* **Dataset entries**

━━━━

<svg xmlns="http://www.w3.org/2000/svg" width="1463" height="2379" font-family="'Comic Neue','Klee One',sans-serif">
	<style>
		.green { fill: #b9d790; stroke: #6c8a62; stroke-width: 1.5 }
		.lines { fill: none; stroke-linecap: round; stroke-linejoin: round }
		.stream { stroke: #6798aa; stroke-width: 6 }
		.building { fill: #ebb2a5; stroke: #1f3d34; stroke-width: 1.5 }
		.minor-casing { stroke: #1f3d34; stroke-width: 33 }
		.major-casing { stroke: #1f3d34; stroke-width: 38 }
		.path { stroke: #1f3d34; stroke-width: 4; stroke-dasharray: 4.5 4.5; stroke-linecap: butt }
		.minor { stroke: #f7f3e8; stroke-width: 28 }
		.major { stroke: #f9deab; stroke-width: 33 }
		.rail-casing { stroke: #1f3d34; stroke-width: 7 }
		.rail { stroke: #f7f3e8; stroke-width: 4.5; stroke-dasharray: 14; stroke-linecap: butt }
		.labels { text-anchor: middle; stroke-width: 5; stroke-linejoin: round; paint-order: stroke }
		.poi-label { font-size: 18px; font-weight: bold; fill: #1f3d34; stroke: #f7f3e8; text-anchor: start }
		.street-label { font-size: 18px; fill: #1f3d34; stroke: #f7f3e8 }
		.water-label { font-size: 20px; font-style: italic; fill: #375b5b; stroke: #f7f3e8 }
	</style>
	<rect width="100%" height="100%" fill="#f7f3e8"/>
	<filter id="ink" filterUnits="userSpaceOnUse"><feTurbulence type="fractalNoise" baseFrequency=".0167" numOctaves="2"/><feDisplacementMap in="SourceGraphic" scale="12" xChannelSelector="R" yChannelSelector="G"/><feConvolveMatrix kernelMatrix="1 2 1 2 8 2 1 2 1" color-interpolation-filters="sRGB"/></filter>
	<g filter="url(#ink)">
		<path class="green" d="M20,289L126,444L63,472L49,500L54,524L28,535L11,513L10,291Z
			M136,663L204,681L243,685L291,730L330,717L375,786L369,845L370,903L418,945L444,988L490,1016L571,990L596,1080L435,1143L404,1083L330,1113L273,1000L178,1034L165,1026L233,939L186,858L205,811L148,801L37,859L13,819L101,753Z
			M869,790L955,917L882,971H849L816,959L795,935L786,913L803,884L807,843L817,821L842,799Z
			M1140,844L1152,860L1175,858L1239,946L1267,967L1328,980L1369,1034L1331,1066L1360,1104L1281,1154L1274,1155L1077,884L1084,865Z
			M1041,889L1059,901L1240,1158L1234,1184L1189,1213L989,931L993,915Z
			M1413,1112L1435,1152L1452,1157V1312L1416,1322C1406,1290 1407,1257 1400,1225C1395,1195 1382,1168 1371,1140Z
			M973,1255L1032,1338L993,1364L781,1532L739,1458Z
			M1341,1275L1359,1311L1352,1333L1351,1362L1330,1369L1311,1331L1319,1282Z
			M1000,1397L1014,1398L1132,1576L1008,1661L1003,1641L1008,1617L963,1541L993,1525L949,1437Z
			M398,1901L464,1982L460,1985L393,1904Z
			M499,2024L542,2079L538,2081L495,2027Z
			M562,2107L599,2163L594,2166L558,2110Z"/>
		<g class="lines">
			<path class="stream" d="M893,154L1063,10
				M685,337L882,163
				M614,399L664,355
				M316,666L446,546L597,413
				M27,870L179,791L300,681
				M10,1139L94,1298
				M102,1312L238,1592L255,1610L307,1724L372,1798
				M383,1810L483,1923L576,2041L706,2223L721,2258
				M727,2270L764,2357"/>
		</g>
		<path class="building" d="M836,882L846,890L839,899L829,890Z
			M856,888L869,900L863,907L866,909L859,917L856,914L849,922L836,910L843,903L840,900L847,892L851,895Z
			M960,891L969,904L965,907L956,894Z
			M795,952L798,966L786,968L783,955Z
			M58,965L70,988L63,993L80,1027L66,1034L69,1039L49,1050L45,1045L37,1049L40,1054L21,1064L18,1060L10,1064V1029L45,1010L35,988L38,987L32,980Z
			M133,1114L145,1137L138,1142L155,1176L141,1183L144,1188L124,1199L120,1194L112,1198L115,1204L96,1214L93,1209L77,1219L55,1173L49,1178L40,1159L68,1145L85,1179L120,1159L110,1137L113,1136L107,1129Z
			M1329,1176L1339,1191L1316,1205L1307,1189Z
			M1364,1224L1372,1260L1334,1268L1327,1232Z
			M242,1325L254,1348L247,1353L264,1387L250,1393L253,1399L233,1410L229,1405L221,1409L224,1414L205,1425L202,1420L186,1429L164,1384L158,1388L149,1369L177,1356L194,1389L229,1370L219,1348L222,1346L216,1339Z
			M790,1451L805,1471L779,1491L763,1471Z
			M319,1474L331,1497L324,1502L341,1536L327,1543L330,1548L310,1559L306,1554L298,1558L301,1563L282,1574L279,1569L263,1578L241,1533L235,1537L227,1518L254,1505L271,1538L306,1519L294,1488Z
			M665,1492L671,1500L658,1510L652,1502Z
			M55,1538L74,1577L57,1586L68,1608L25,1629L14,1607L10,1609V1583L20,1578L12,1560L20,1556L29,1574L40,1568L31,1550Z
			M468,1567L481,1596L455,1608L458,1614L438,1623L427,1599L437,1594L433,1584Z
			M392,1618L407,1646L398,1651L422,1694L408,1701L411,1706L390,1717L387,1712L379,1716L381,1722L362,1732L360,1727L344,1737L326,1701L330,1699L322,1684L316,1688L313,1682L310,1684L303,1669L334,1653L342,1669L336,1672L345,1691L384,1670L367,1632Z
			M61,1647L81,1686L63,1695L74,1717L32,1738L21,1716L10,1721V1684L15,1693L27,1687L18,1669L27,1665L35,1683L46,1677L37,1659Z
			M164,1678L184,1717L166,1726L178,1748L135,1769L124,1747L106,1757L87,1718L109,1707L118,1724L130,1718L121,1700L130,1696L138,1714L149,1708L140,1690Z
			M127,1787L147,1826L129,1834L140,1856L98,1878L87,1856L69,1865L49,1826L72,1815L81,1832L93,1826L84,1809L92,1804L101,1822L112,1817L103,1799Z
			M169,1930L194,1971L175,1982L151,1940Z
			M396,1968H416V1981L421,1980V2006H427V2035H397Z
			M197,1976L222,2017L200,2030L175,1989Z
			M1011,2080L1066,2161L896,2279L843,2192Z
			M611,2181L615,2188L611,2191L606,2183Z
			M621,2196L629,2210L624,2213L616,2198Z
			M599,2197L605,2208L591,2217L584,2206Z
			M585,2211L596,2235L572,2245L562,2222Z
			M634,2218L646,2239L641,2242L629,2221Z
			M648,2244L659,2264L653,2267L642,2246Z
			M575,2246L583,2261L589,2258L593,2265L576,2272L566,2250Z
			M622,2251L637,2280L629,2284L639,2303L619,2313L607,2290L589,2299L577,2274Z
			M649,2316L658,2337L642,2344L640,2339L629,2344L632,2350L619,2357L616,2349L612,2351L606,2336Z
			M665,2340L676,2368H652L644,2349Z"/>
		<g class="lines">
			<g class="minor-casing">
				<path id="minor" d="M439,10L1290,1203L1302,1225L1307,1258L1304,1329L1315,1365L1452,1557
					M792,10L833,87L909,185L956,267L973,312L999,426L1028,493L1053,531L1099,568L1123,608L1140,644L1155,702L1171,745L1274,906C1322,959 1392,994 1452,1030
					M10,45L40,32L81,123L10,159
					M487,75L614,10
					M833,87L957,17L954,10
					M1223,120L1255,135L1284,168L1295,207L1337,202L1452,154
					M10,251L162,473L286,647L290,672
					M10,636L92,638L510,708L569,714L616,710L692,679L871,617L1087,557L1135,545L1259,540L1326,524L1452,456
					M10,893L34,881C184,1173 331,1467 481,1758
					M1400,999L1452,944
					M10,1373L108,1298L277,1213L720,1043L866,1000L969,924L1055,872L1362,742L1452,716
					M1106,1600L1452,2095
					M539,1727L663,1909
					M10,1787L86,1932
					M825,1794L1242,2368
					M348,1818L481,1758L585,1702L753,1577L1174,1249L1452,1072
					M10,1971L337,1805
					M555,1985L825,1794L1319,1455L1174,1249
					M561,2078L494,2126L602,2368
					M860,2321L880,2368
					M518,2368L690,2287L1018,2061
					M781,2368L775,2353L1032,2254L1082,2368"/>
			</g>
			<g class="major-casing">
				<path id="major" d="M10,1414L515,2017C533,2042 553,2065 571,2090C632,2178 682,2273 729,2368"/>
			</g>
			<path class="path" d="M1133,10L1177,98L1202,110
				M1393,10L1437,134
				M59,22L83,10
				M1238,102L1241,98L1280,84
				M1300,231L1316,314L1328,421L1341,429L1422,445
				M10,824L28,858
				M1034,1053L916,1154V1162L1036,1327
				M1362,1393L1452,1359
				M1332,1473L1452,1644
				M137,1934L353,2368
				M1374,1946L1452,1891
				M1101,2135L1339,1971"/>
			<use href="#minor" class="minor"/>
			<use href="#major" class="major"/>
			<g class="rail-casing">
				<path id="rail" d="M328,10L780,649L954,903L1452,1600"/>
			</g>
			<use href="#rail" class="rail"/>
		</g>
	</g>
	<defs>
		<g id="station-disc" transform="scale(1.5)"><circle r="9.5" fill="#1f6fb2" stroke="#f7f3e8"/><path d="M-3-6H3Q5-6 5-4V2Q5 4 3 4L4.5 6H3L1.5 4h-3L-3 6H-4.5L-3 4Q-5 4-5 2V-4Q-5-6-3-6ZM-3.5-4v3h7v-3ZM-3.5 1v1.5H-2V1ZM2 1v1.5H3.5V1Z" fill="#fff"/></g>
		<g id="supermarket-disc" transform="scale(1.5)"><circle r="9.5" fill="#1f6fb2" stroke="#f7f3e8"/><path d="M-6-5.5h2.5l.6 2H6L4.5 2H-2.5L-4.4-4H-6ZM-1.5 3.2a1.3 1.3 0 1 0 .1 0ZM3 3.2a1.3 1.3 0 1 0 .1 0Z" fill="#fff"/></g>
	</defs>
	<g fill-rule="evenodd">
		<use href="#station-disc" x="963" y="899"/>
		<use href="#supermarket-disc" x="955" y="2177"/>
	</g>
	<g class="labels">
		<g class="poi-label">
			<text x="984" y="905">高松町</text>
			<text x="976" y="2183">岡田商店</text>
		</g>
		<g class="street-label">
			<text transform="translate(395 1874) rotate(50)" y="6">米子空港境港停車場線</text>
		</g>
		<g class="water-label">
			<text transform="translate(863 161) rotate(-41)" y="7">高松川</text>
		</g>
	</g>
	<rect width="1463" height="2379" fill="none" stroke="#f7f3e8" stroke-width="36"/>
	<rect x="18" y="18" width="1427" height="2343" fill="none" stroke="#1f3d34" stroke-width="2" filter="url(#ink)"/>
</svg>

━━━━

* **PROBLEM**
Once you reach the line with "#1f3d34; stroke-width: 38" in the data above, copy it and every line after it exactly, up to and including the line with "#f9deab; stroke-width: 33".

* **RESPONSE BOX**
		.major-casing { stroke: #1f3d34; stroke-width: 38 }
		.path { stroke: #1f3d34; stroke-width: 4; stroke-dasharray: 4.5 4.5; stroke-linecap: butt }
		.minor { stroke: #f7f3e8; stroke-width: 28 }
		.major { stroke: #f9deab; stroke-width: 33 }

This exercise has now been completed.